System Design: Scalable, Privacy-Conscious Recommendations Service for a Consumer App
Context
You are designing a real-time recommendations service for a global consumer app (e.g., marketplace-style content such as listings or experiences). Assume:
-
Scale: 30–50M MAU, 5–10M items, traffic across Americas, EU, and APAC.
-
Surfaces: Home feed (top-N), in-search suggestions (inline), item detail page (similar items), emails/notifications.
-
Privacy: Operates under GDPR/CCPA and regional data residency constraints.
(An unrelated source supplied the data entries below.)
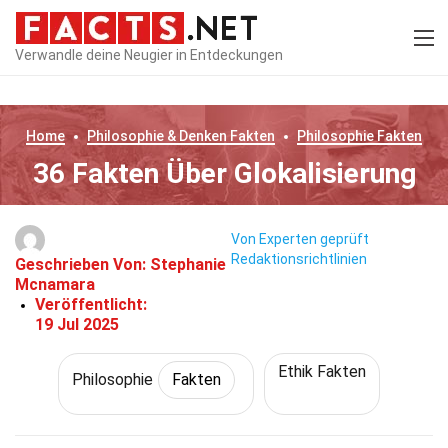
Verwandle deine Neugier in Entdeckungen
Home
Philosophie & Denken
Fakten
Philosophie
Fakten
36 Fakten Über Glokalisierung
Von Experten geprüft
Redaktionsrichtlinien
Geschrieben Von:
Stephanie
Mcnamara
Veröffentlicht:
19 Jul 2025
Ethik Fakten
Philosophie
Fakten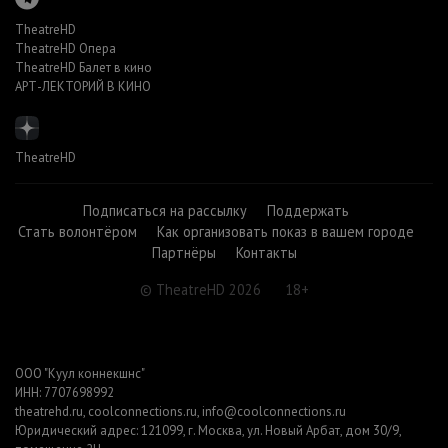
TheatreHD
TheatreHD Опера
TheatreHD Балет в кино
АРТ-ЛЕКТОРИЙ В КИНО
TheatreHD
Подписаться на рассылку
Поддержать
Стать волонтёром
Как организовать показ в вашем городе
Партнёры
Контакты
© TheatreHD 2026
18+
ООО "Куул коннекшнс"
ИНН: 7707698992
theatrehd.ru
,
coolconnections.ru
,
info@coolconnections.ru
Юридический адрес: 121099, г. Москва, ул. Новый Арбат, дом 30/9,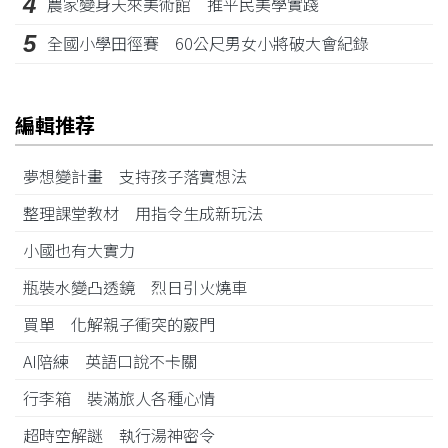
4
農家變身天來美術館 推平民美學實踐
5
全國小學田徑賽 60公尺男女小將破大會紀錄
編輯推荐
夢想變計畫 支持孩子落實想法
整理課堂教材 用指令生成新玩法
小國也有大實力
瓶裝水變凸透鏡 烈日引火燒車
買單 化解親子衝突的竅門
AI陪練 英語口說不卡關
行李箱 裝滿旅人各種心情
超時空解謎 執行湯神密令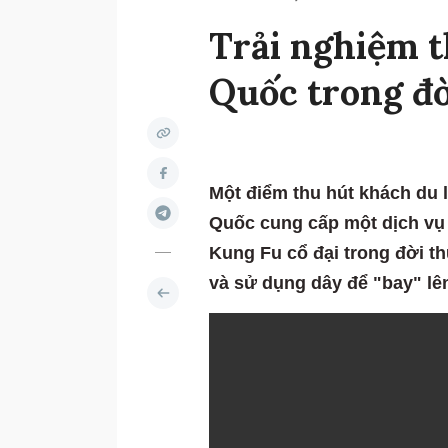
Trải nghiệm t
Quốc trong đờ
Một điểm thu hút khách du 
Quốc cung cấp một dịch vụ 
Kung Fu cổ đại trong đời t
và sử dụng dây để "bay" lên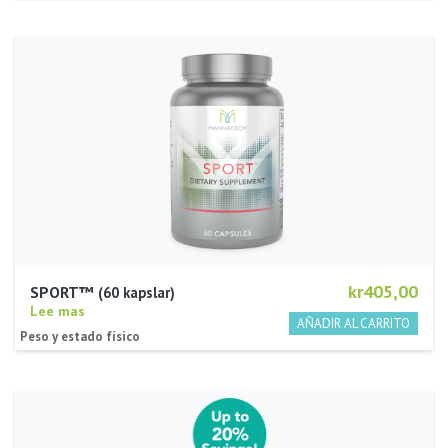
kr405,00
SPORT™
60 kapslar
Lee mas
Peso y estado físico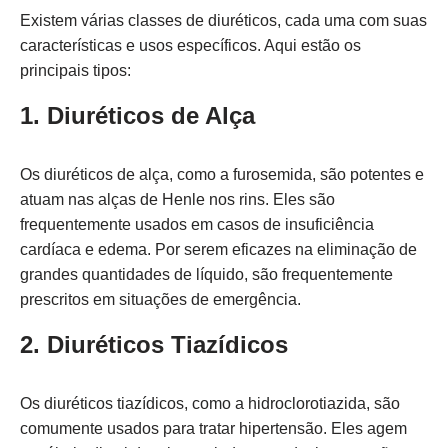
Existem várias classes de diuréticos, cada uma com suas
características e usos específicos. Aqui estão os
principais tipos:
1. Diuréticos de Alça
Os diuréticos de alça, como a furosemida, são potentes e
atuam nas alças de Henle nos rins. Eles são
frequentemente usados em casos de insuficiência
cardíaca e edema. Por serem eficazes na eliminação de
grandes quantidades de líquido, são frequentemente
prescritos em situações de emergência.
2. Diuréticos Tiazídicos
Os diuréticos tiazídicos, como a hidroclorotiazida, são
comumente usados para tratar hipertensão. Eles agem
Design the service end-to-end, covering online serving and offline pipelines, while balancing relevance, latency, and privacy.
Requirements to Cover
-
Functional requirements
-
What the service must do, supported surfaces, personalization scope, and fallbacks/degradation behavior.
-
APIs
-
Online serving API for recommendations (request/response contracts).
-
Feedback ingestion APIs (impressions, clicks, conversions, hides).
-
Consent/identity APIs as needed.
-
Data models
-
Core entities: user, item, and interaction events.
-
Feature store schema (online/offline), embeddings, and versioning.
-
Personalization approach
-
Candidate generation and ranking stages.
-
Modeling choices (e.g., collaborative filtering, two-tower retrieval, session-based models).
-
Cold-start strategy
-
New user and new item strategies, exploration, and content-based fallbacks.
-
Ranking and feedback loops
-
Multi-objective ranking (e.g., CTR, conversion, value), calibration, diversity/novelty.
-
How to log and learn from feedback; avoid bias and clickbait.
-
Latency/SLA targets
-
SLOs/SLIs and a latency budget across components, with degrade modes.
-
Caching and storage choices
-
Online stores (vectors, features), caches (edge and per-user), invalidation/TTL.
-
Backfill and reprocessing
-
Event-time processing, replays, feature backfills, and reproducibility.
-
Monitoring and alerting
-
System health, data quality, model performance, drift, and runbooks.
-
Experiments support
-
A/B testing, holdouts, sequential testing/bandits, and guardrails.
-
Abuse/spam prevention
-
Shilling, bot/fraud detection, adversarial content.
-
Regional privacy/consent handling
-
Consent gating, data minimization, data residency, erasure, audit.
Make reasonable assumptions where needed and call them out explicitly.